◆ WORK TO BE COMPLETED: In the stretch from the line containing "right wrist: (713, 104, -4)" through the line containing "right ankle: (734, 156, -10)", switch "knee" to "knee joint" and write out those lines again, leaving everything else unchanged.

◆ GIVEN RECORDS:
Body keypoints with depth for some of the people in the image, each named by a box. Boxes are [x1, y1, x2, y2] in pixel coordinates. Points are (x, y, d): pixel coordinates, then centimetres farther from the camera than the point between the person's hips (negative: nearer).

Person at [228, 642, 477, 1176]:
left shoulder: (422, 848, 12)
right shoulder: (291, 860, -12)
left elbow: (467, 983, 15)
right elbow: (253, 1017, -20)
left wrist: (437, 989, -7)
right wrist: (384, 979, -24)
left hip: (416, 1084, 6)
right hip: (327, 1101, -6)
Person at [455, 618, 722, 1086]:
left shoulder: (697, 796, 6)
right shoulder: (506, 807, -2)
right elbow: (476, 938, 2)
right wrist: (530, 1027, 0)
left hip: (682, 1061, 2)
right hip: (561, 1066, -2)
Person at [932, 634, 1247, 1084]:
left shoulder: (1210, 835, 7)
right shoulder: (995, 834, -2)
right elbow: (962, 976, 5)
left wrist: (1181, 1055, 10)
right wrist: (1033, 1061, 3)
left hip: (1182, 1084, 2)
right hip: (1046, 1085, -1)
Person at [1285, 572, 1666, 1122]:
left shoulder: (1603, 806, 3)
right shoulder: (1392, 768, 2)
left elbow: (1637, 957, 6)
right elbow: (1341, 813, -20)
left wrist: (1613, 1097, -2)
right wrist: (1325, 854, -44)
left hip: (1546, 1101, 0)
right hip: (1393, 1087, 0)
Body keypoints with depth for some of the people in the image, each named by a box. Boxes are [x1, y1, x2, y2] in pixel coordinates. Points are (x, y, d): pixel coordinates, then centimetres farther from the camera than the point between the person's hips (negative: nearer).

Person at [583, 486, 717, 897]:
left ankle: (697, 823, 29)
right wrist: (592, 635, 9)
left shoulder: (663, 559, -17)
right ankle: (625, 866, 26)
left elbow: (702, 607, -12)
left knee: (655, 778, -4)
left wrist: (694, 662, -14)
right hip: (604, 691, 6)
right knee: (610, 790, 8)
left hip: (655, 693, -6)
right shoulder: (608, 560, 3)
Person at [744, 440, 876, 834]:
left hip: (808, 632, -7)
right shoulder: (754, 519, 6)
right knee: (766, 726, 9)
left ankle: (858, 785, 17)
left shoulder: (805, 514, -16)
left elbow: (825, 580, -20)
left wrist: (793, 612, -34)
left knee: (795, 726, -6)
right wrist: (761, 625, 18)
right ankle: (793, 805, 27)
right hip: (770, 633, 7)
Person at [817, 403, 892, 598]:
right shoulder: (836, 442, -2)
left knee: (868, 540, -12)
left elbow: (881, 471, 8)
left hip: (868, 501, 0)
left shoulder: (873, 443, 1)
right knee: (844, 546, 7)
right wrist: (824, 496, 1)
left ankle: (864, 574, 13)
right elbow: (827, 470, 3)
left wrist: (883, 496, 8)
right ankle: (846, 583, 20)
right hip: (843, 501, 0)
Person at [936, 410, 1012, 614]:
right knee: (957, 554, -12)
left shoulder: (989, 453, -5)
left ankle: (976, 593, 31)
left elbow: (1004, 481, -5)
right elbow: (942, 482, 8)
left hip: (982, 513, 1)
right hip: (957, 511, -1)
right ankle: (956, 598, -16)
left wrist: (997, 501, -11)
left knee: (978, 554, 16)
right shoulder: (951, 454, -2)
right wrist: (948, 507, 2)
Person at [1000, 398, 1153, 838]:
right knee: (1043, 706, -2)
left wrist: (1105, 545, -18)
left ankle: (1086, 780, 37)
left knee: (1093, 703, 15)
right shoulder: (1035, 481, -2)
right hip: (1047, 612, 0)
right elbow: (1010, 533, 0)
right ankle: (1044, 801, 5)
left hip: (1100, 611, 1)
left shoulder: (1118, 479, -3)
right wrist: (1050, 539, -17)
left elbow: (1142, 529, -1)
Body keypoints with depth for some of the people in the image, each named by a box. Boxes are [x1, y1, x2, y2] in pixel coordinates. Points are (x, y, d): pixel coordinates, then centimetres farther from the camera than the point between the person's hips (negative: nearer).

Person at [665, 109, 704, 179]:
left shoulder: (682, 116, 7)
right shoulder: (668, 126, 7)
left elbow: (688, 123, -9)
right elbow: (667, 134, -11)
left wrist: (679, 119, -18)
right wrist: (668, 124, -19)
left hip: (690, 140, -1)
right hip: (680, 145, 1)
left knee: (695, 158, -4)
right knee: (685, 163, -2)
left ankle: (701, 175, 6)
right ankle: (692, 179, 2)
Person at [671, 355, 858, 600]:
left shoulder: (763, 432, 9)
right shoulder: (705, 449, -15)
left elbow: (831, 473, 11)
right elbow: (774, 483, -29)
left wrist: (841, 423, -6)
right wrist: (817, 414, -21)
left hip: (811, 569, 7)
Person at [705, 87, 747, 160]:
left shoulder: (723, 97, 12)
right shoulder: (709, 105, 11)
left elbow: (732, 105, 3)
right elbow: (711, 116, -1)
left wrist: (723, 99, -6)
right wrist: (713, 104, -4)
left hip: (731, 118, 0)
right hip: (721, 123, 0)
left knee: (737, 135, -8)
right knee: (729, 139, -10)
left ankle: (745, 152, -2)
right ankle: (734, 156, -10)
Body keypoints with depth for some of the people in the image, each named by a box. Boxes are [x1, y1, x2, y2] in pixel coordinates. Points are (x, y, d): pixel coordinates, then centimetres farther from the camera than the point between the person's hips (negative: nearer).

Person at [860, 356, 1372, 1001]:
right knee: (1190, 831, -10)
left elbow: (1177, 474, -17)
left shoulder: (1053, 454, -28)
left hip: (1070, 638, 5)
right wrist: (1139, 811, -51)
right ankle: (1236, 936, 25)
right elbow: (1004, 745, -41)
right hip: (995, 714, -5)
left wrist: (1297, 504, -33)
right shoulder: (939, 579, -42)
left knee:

◆ TASK RESULT:
right wrist: (713, 104, -4)
left hip: (731, 118, 0)
right hip: (721, 123, 0)
left knee joint: (737, 135, -8)
right knee joint: (729, 139, -10)
left ankle: (745, 152, -2)
right ankle: (734, 156, -10)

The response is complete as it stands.